# Northwest Missouri Steam & Gas Engine Show Aug. 19-22



## grnspot110

The 47th annual Antique Show & Demonstrations will be held at Hamilton, MO August 19-22. Downtown parade Friday evening at 6:00 pm, Parade of Power at Noon Saturday (on grounds). Featured tractor this year is Allis-Chalmers, Featured engine is Stover. 

This is one of the bigger, better shows in this area, plenty of room, with something going on all day Friday & Saturday. ~~ grnspot110


----------



## Hoodoo Valley

You gonna get us some photos of it?


----------



## grnspot110

Probably!!!


----------



## Mickey

Enjoy shows of this kind. We've been going to the local *Great Oregon Steam-up* for more than 2 decades. Largest show of its type in this area. Tis home to to 7 museums. Includes tractors, stationary engines and various equip one would find on the farm from days gone by. Home to the NW truck museum and several others. Has a mini railroad and operating trolley and saw mill.

Come end of month it's time for the annual truck show held on the same grounds as the steam-up.

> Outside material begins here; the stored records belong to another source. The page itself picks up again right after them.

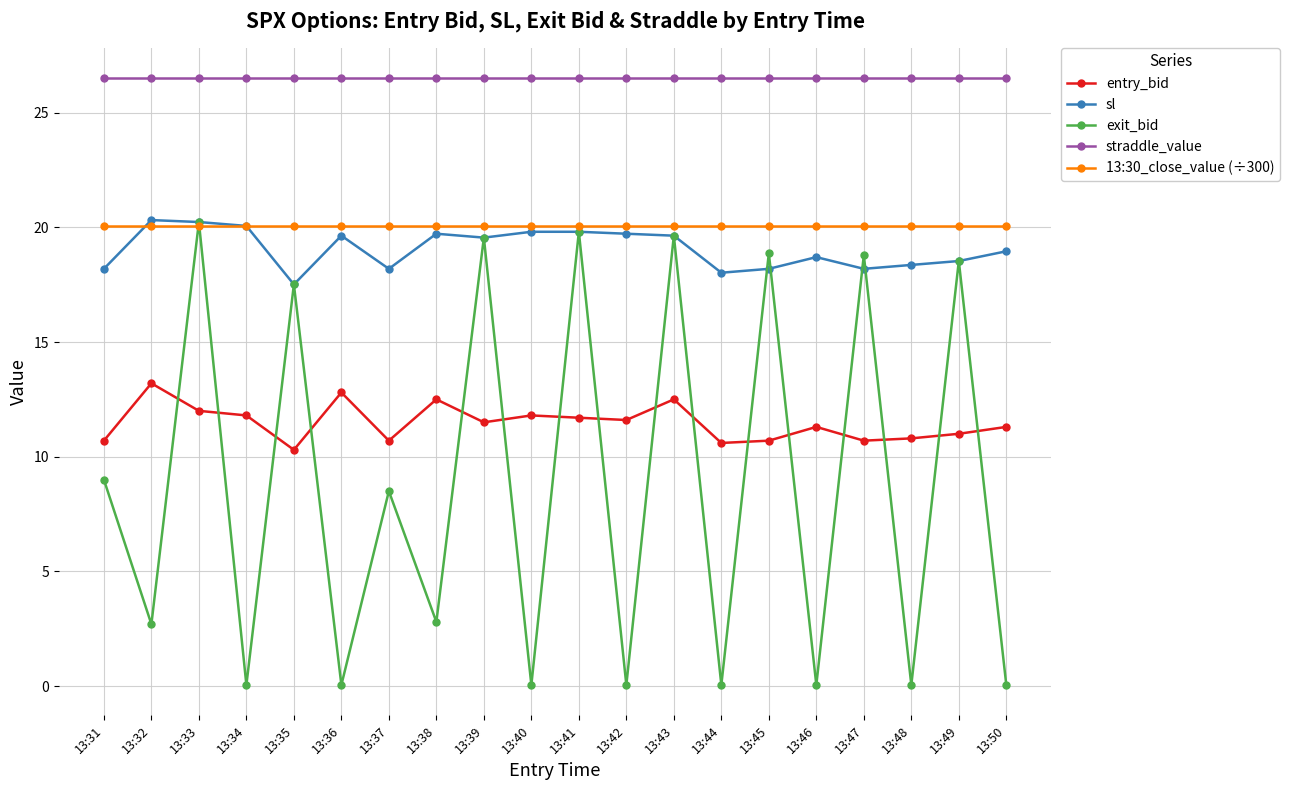

True or false: straddle_value and entry_bid intersect in this chart.

False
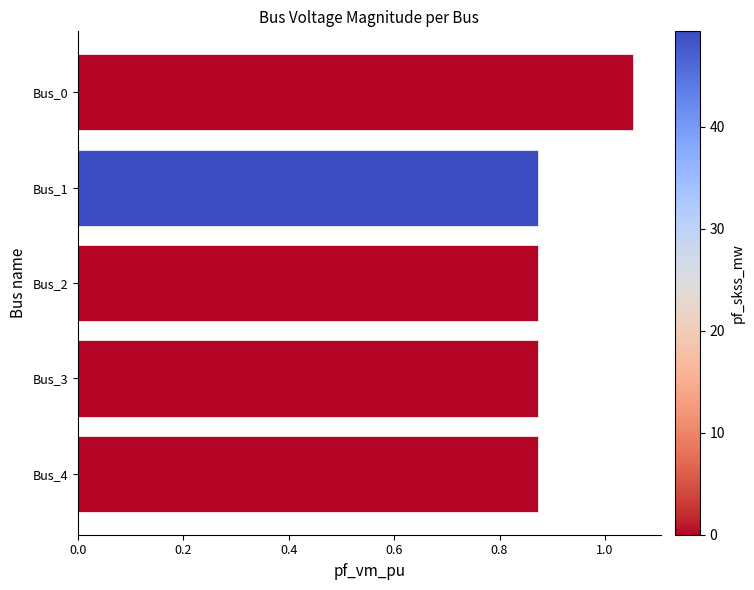

Count the values in the range 0 to 1.

4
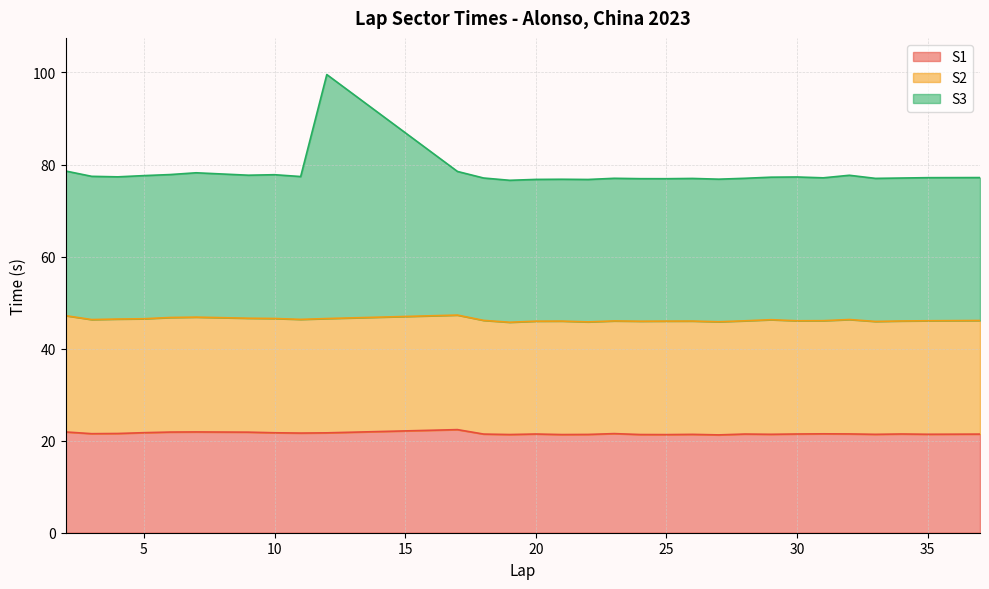

At which category is the sum across all series the highest?

12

Hope you can post of pic of the event.


----------



## grnspot110

Well, you've all heard the term "it *RAINED* on my parade", *IT DID!!!* Started raining mid-afternoon, then quit before parade time, so we went into town (about mile). By start time, it was raining again, so we went through the parade in the rain. 

Pretty muddy yesterday morning ( 2-3", depending on which report), nice day by afternoon. Overall a good show, around 75 farm tractors, dozen or so L&G's, & 8 or 10 steam engines, along with some other equipment on display.

The Reeves steam engine is a 1/2 size, built by a "tractor show" friend of mine (in the gray cap). He has also built running F20 Farmall & 1935 "A" John Deere tractors in small scale. ~~ grnspot110


----------